Avoid dynahash's freelist locking when BufferAlloc reuses buffer for
different tag.

HASH_REUSE acts as HASH_REMOVE, but stores element to reuse in static
variable instead of freelist partition. And HASH_ASSIGN then uses the
element.

Unfortunately, FreeListData->nentries had to be manipulated even in this
case. So instead of manipulation with nentries, we replace nentries with
nfree - actual length of free list, and nalloced - initially allocated
entries for free list. This were suggested by Robert Haas in
https://postgr.es/m/CA%2BTgmoZkg-04rcNRURt%3DjAG0Cs5oPyB-qKxH4wqX09e-oXy-nw%40mail.gmail.com
---
 src/backend/storage/buffer/buf_table.c |   9 +-
 src/backend/storage/buffer/bufmgr.c    |   4 +-
 src/backend/utils/hash/dynahash.c      | 130 ++++++++++++++++++++-----
 src/include/storage/buf_internals.h    |   2 +-
 src/include/utils/hsearch.h            |   4 +-
 5 files changed, 120 insertions(+), 29 deletions(-)

diff --git a/src/backend/storage/buffer/buf_table.c b/src/backend/storage/buffer/buf_table.c
index caa03ae1233..3362c7127e9 100644
--- a/src/backend/storage/buffer/buf_table.c
+++ b/src/backend/storage/buffer/buf_table.c
@@ -128,7 +128,7 @@ BufTableInsert(BufferTag *tagPtr, uint32 hashcode, int buf_id)
 		hash_search_with_hash_value(SharedBufHash,
 									(void *) tagPtr,
 									hashcode,
-									HASH_ENTER,
+									HASH_ASSIGN,
 									&found);
 
 	if (found)					/* found something already in the table */
@@ -143,10 +143,13 @@ BufTableInsert(BufferTag *tagPtr, uint32 hashcode, int buf_id)
  * BufTableDelete
  *		Delete the hashtable entry for given tag (which must exist)
  *
+ * If reuse flag is true, deleted entry is cached for reuse, and caller
+ * must call BufTableInsert next.
+ *
  * Caller must hold exclusive lock on BufMappingLock for tag's partition
  */
 void
-BufTableDelete(BufferTag *tagPtr, uint32 hashcode)

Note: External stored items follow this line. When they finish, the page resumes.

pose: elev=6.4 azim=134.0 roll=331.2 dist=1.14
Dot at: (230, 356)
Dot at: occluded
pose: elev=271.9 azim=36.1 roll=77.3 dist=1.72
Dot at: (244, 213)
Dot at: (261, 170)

+BufTableDelete(BufferTag *tagPtr, uint32 hashcode, bool reuse)
 {
 	BufferLookupEnt *result;
 
@@ -154,7 +157,7 @@ BufTableDelete(BufferTag *tagPtr, uint32 hashcode)

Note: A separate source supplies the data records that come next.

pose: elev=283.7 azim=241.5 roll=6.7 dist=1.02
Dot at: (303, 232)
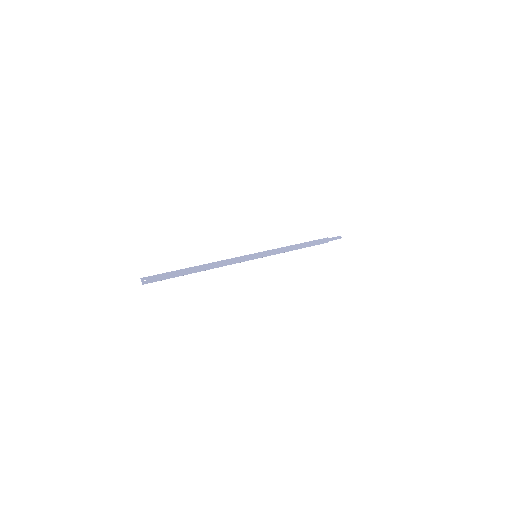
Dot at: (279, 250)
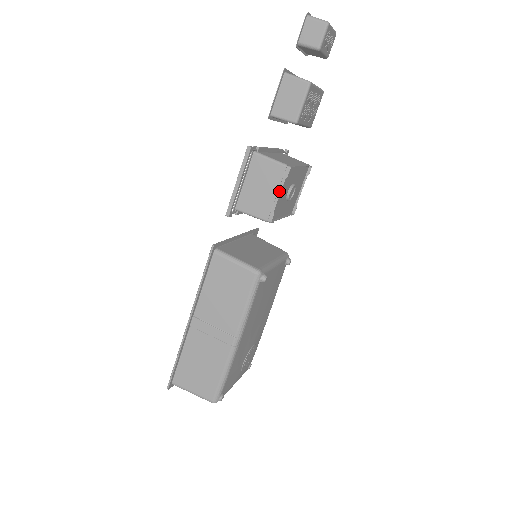
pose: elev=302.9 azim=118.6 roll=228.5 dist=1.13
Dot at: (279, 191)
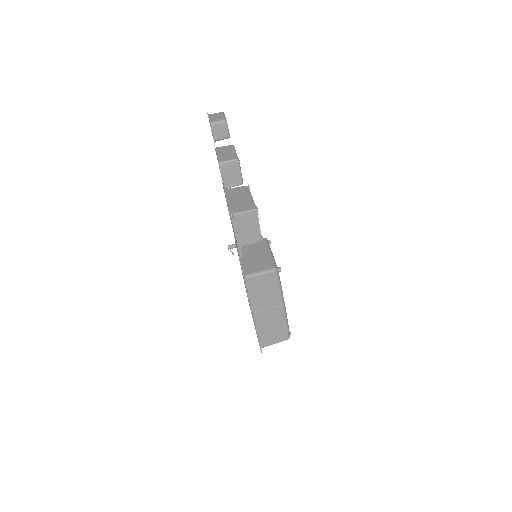
Dot at: (258, 224)
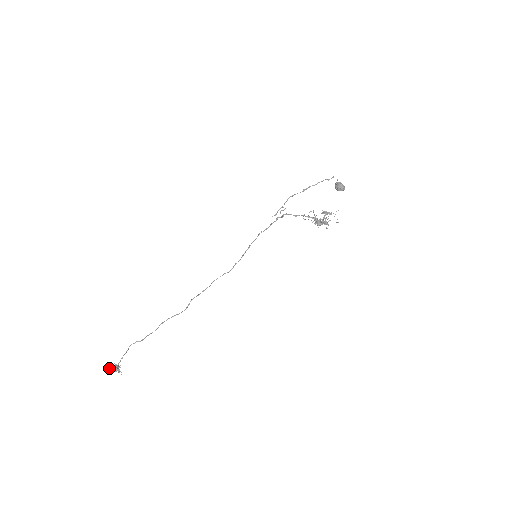
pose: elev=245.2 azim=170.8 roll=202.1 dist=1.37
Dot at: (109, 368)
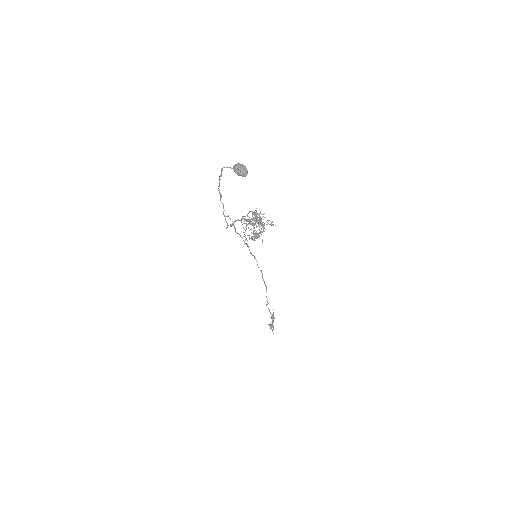
Dot at: (268, 324)
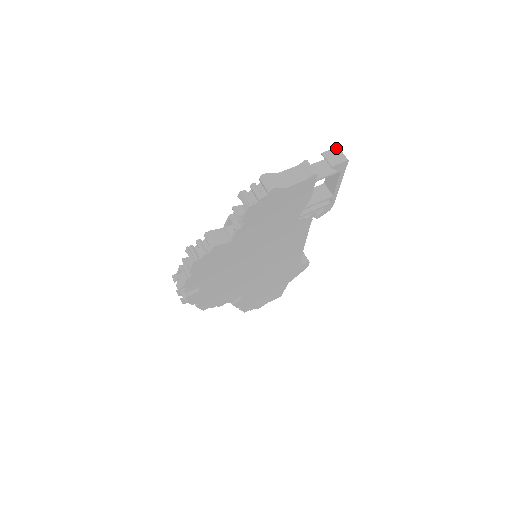
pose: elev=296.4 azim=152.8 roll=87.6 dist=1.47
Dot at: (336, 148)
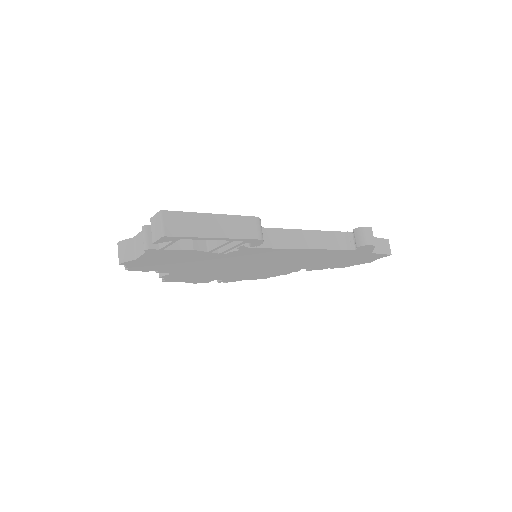
Dot at: (158, 213)
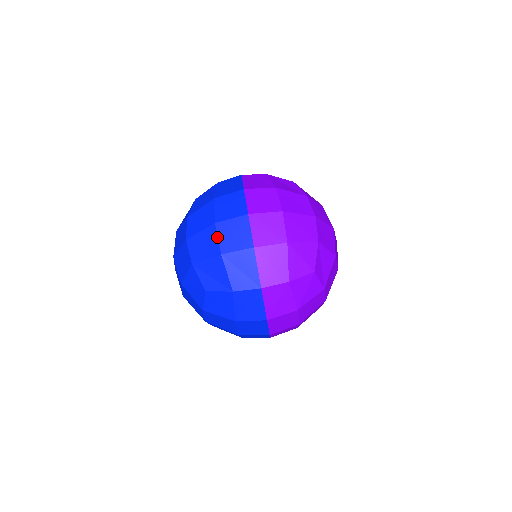
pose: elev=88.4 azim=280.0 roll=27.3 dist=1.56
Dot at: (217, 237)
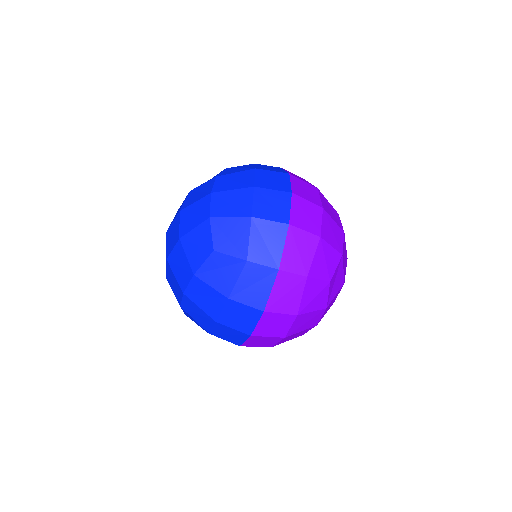
Dot at: (252, 199)
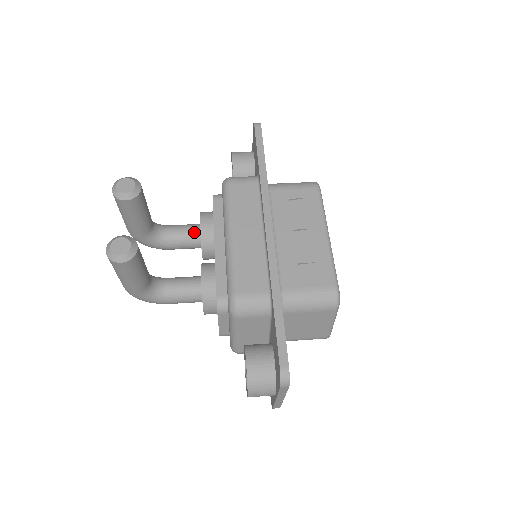
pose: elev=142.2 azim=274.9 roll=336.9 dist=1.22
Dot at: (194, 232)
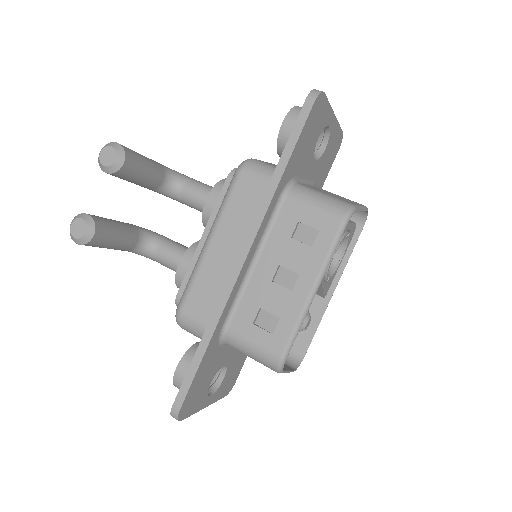
Dot at: occluded
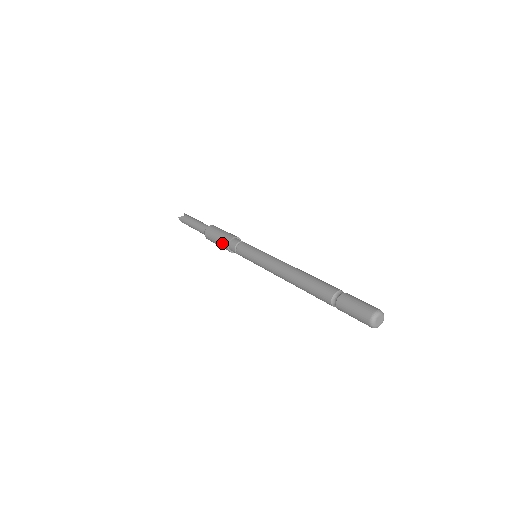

 		hash_search_with_hash_value(SharedBufHash,
 									(void *) tagPtr,
 									hashcode,
-									HASH_REMOVE,
+									reuse ? HASH_REUSE : HASH_REMOVE,
 									NULL);
 
 	if (!result)				/* shouldn't happen */
diff --git a/src/backend/storage/buffer/bufmgr.c b/src/backend/storage/buffer/bufmgr.c
index 5d2781f4813..85b62463c0d 100644
--- a/src/backend/storage/buffer/bufmgr.c
+++ b/src/backend/storage/buffer/bufmgr.c
@@ -1334,7 +1334,7 @@ BufferAlloc(SMgrRelation smgr, char relpersistence, ForkNumber forkNum,
 
 	/* Delete old tag from hash table if it were valid. */
 	if (oldFlags & BM_TAG_VALID)
-		BufTableDelete(&oldTag, oldHash);
+		BufTableDelete(&oldTag, oldHash, true);
 
 	if (oldPartitionLock != newPartitionLock)
 	{
@@ -1528,7 +1528,7 @@ retry:
 	 * Remove the buffer from the lookup hashtable, if it was in there.
 	 */
 	if (oldFlags & BM_TAG_VALID)
-		BufTableDelete(&oldTag, oldHash);
+		BufTableDelete(&oldTag, oldHash, false);
 
 	/*
 	 * Done with mapping lock.
diff --git a/src/backend/utils/hash/dynahash.c b/src/backend/utils/hash/dynahash.c
index 6546e3c7c79..9eb07593da7 100644
--- a/src/backend/utils/hash/dynahash.c
+++ b/src/backend/utils/hash/dynahash.c
@@ -14,7 +14,7 @@
  * a hash table in partitioned mode, the HASH_PARTITION flag must be given
  * to hash_create.  This prevents any attempt to split buckets on-the-fly.
  * Therefore, each hash bucket chain operates independently, and no fields
- * of the hash header change after init except nentries and freeList.
+ * of the hash header change after init except nfree and freeList.
  * (A partitioned table uses multiple copies of those fields, guarded by
  * spinlocks, for additional concurrency.)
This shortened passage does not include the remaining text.